• Using the information:
A. Update the Exeter Township text from "- Exeter is" down to "several nearby townships.", putting "postal station" in place of "post office" throughout that stretch.
B. Go on with the article about Exeter Township, Michigan, starting right after its final sentence.

Exeter Township is a civil township of Monroe County in the U.S. state of Michigan. The population was 3,927 at the 2020 census.

==Communities==
- East Exeter is a former settlement within the township that briefly had its own post office from March 14, 1850, until October 2, 1851.
- Exeter is a historic community located at . Exeter contained its own post office from July 6, 1840, to June 28, 1842, and again from March 14, 1850 to September 14, 1903.
- Maybee is a village in the southwestern portion of the township at . Maybee has its own post office with the 48159 ZIP Code, which serves the village and portions of Exeter Township, as well as portions of several nearby townships.
- Scofield is an unincorporated community located northeast of Maybee at .

==Geography==
Exeter Township is in northern Monroe County and is bordered to the north by Wayne County. The center of the township is 10 mi northwest of Monroe, the county seat.

According to the United States Census Bureau, the township has a total area of 36.65 sqmi, of which 36.54 sqmi are land and 0.11 sqmi, or 0.31%, are water. The township is drained mainly by Stony Creek, which crosses the center of the township, and Swan Creek, which crosses the northeast part of the township. Sandy Creek crosses the southwest corner of the township, passing through the center of the village of Maybee. All three creeks flow to the southeast and are direct tributaries of Lake Erie.

• Given data:
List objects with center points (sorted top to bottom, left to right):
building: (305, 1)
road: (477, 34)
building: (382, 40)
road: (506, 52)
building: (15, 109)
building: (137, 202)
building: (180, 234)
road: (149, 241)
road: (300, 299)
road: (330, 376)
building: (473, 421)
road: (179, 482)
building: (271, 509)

• Results in order:
A.
- Exeter is a historic community located at . Exeter contained its own postal station from July 6, 1840, to June 28, 1842, and again from March 14, 1850 to September 14, 1903.
- Maybee is a village in the southwestern portion of the township at . Maybee has its own postal station with the 48159 ZIP Code, which serves the village and portions of Exeter Township, as well as portions of several nearby townships.

B.
==Demographics==

As of the census of 2000, there were 3,727 people, 1,262 households, and 1,004 families residing in the township. The population density was 102.0 PD/sqmi. There were 1,307 housing units at an average density of 35.8 /sqmi. The racial makeup of the township was 91.82% White, 6.14% African American, 0.30% Native American, 0.38% Asian, 0.03% Pacific Islander, 0.40% from other races, and 0.94% from two or more races. Hispanic or Latino of any race were 0.94% of the population.

There were 1,262 households, out of which 37.1% had children under the age of 18 living with them, 68.8% were married couples living together, 6.7% had a female householder with no husband present, and 20.4% were non-families. 16.2% of all households were made up of individuals, and 5.6% had someone living alone who was 65 years of age or older. The average household size was 2.95 and the average family size was 3.33.

In the township the population was spread out, with 27.7% under the age of 18, 8.1% from 18 to 24, 31.1% from 25 to 44, 23.5% from 45 to 64, and 9.6% who were 65 years of age or older. The median age was 36 years. For every 100 females, there were 104.7 males. For every 100 females age 18 and over, there were 105.8 males.

The median income for a household in the township was $63,806, and the median income for a family was $69,429. Males had a median income of $50,718 versus $26,818 for females. The per capita income for the township was $24,308. About 2.7% of families and 4.8% of the population were below the poverty line, including 8.1% of those under age 18 and 5.0% of those age 65 or over.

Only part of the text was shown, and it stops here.